**REQUIREMENT**
Reproduce verbatim every line of the rows below, from the very first one up to and including the line that contains "ndel kan vilja".

BEGIN SUPPLIED DATA

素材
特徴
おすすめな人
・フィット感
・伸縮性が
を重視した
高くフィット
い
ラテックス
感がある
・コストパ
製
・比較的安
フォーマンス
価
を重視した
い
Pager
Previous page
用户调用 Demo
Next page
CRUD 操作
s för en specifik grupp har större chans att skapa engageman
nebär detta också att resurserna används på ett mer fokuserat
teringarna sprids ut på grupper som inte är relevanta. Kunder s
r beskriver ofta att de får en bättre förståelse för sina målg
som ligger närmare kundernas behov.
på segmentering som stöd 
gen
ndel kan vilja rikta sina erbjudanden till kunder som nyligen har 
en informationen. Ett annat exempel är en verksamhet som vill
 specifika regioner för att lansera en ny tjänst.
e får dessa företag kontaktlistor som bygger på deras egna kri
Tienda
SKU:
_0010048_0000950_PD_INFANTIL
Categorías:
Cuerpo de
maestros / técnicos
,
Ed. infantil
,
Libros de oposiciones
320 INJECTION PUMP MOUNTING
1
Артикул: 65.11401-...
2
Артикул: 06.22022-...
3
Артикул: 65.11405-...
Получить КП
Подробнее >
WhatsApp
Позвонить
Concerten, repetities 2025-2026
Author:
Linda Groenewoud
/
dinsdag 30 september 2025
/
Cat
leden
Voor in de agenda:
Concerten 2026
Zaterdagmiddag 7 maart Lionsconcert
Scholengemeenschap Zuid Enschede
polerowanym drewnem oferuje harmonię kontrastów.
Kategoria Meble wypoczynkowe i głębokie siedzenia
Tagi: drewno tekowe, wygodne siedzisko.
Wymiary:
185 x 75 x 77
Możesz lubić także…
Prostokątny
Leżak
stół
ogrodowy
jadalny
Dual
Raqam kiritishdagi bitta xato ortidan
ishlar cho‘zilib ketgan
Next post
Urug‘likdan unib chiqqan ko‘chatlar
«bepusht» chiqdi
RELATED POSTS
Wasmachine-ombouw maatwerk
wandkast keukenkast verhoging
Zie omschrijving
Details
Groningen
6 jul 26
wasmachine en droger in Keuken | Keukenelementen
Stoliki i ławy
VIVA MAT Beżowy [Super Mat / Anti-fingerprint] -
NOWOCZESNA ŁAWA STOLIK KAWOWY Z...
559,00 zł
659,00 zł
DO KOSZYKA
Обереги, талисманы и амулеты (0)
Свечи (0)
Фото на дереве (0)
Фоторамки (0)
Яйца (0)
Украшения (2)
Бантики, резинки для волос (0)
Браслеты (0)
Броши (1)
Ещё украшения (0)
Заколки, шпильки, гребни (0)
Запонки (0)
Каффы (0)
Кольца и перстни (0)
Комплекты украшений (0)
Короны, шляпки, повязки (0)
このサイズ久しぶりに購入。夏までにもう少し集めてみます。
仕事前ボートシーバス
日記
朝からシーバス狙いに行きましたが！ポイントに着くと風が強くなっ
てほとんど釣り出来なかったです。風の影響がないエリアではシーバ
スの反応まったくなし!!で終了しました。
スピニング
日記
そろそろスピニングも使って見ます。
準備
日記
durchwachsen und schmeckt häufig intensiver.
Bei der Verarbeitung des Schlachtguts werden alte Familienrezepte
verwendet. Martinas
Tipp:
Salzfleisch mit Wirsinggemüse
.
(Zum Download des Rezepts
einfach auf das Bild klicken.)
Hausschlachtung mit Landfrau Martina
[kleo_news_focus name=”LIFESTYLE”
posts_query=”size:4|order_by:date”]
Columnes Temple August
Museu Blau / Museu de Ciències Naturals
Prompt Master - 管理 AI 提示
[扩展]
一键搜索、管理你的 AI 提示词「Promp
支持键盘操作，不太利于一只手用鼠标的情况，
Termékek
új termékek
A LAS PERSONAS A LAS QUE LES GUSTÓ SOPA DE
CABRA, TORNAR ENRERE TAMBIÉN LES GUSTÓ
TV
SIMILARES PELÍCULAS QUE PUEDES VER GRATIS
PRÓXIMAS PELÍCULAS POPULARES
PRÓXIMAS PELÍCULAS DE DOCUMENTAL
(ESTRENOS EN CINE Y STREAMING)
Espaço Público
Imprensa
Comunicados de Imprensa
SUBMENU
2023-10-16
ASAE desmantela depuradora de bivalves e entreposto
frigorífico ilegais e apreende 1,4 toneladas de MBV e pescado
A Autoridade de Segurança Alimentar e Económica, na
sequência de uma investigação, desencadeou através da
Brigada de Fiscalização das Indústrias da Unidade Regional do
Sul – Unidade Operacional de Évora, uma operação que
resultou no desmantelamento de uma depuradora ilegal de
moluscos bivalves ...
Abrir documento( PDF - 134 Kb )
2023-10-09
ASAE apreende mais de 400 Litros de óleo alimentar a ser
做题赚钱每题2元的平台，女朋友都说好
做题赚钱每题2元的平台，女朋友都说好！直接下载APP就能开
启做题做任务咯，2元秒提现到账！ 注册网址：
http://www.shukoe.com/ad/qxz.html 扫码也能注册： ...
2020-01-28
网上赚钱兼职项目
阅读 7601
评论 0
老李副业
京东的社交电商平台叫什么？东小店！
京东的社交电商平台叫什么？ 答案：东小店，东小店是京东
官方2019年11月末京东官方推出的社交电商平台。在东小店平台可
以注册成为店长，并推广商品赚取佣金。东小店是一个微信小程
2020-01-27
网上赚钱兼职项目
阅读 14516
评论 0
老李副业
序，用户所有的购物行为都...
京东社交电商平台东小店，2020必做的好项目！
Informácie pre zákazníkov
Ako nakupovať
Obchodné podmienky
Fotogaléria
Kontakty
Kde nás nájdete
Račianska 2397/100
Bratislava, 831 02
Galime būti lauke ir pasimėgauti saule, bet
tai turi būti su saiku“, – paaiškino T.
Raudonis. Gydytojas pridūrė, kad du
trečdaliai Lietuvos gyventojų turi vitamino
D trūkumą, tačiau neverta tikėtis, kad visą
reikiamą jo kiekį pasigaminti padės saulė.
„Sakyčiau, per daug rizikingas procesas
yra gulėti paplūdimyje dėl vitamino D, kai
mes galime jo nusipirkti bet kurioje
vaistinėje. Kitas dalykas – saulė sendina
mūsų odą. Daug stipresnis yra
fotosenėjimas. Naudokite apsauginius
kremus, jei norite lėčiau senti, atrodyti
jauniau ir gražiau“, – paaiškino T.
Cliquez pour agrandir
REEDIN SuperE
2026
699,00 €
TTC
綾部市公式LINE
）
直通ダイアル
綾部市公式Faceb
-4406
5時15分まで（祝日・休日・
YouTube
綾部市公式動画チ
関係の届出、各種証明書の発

END SUPPLIED DATA

**RESULT OF THIS TASK**
素材
特徴
おすすめな人
・フィット感
・伸縮性が
を重視した
高くフィット
い
ラテックス
感がある
・コストパ
製
・比較的安
フォーマンス
価
を重視した
い
Pager
Previous page
用户调用 Demo
Next page
CRUD 操作
s för en specifik grupp har större chans att skapa engageman
nebär detta också att resurserna används på ett mer fokuserat
teringarna sprids ut på grupper som inte är relevanta. Kunder s
r beskriver ofta att de får en bättre förståelse för sina målg
som ligger närmare kundernas behov.
på segmentering som stöd 
gen
ndel kan vilja rikta sina erbjudanden till kunder som nyligen har 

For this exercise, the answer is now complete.